In the Wikipedia article Riemannian connection on a surface, I am struggling to interpret the following:
"Since $\mathcal X(M)$ is a submodule of $C^\infty(M,\mathbf E^3)=C^\infty(M)\otimes \mathbf E^3$, the operator $X\otimes I$ is defined on $\mathcal X(M)$, taking values in $C^\infty(M,\mathbf E^3)$.
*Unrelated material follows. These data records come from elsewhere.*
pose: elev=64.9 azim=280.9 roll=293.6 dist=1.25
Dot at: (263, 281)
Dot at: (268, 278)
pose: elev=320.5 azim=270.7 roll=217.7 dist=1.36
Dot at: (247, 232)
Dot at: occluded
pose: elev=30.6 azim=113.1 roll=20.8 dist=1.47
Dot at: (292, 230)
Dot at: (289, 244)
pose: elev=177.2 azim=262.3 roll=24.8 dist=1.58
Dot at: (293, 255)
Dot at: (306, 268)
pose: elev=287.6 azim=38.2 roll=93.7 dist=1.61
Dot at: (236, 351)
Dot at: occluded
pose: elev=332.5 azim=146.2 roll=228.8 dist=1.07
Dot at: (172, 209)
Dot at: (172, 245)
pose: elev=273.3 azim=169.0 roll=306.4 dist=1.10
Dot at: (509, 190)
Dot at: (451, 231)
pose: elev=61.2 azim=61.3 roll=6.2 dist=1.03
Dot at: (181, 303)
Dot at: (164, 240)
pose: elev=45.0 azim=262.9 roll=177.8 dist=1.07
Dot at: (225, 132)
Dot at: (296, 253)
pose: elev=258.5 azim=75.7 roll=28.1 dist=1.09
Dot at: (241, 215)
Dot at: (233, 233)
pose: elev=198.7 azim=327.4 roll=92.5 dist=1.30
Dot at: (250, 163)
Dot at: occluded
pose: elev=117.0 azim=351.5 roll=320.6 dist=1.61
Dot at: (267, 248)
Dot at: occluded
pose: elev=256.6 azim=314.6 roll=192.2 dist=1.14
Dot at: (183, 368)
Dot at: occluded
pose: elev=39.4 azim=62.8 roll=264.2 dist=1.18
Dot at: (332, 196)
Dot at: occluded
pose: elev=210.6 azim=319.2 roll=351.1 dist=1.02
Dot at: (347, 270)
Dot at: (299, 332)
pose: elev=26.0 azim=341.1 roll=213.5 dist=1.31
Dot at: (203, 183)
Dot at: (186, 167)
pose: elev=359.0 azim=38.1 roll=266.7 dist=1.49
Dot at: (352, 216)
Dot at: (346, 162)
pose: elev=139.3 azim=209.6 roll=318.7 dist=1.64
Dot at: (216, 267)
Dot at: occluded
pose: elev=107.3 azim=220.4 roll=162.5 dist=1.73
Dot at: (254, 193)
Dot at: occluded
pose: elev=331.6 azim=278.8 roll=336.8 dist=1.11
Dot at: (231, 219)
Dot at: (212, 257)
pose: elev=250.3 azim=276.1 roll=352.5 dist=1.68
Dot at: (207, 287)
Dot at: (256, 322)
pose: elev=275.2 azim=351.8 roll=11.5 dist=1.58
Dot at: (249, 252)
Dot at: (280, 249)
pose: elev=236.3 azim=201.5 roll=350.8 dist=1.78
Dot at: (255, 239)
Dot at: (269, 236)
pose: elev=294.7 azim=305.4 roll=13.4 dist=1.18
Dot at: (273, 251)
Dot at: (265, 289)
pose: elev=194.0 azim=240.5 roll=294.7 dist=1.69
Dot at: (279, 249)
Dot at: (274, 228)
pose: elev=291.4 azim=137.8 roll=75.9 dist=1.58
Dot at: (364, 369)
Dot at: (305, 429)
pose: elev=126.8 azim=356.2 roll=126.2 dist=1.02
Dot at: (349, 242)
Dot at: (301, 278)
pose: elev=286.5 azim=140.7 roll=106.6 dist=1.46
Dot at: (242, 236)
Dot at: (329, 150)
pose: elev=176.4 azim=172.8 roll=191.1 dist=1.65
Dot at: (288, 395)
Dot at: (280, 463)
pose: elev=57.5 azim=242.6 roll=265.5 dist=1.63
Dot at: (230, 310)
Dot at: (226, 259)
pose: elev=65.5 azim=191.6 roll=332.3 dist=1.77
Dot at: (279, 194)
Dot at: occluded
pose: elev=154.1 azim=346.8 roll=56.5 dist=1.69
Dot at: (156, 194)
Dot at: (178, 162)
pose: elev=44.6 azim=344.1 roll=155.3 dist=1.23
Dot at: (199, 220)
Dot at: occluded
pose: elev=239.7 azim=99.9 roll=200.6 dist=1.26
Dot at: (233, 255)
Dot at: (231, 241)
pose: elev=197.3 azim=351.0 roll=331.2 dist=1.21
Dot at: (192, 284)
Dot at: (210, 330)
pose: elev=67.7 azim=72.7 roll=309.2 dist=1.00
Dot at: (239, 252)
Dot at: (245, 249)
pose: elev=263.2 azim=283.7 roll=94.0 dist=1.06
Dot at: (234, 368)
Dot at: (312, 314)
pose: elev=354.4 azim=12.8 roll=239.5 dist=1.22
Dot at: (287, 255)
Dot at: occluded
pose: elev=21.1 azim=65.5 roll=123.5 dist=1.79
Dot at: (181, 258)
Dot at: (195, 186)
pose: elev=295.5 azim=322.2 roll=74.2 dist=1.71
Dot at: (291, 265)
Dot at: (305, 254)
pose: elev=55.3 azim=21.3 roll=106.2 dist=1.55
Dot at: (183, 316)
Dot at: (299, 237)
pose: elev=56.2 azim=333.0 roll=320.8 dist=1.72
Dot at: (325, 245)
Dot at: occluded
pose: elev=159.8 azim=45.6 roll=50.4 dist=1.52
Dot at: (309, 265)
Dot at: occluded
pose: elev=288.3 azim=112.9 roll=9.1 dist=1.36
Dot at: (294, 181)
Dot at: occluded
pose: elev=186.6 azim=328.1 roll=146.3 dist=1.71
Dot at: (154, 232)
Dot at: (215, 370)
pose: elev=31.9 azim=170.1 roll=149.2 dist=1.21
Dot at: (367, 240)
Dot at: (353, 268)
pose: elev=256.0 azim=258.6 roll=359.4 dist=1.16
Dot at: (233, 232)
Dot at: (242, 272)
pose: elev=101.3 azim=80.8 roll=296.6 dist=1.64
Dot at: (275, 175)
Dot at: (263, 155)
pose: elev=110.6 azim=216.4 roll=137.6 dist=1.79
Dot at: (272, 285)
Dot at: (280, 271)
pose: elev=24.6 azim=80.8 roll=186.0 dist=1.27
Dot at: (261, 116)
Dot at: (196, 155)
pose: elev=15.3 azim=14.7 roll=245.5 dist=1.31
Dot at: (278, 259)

Let $P$ be the smooth map from $M$ into $M_3(\mathbf R)$ such that $P(p)$ is the orthogonal projection of $\mathbf E^3$ onto the tangent space at $p$. Thus for the unit normal vector $\mathbf{n}_p$ at $p$, uniquely defined up to a sign, and $\mathbf v$ in $\mathbf E^3$, the projection is given by $P(p)(\mathbf v) = \mathbf v - (\mathbf{v} \cdot \mathbf{n}_p)\mathbf{n}_p$
Pointwise multiplication by $P$ gives a $C^\infty(M)$-module map of $C^\infty(M, \mathbf E^3)$ onto $\mathcal{X}(M)$ . The assignment $$ \nabla_X Y = P((X\otimes I)Y). $$ defines an operator $\nabla_X$ on $\mathcal{X}(M)$ called the covariant derivative, satisfying the following properties ..."
In particular, what is this the operator $X \otimes I$? Also, how can I relate this notion of covariant derivative to the one given in Covariant derivative or in do Carmo's "Differential Geometry of Curves and Surfaces"?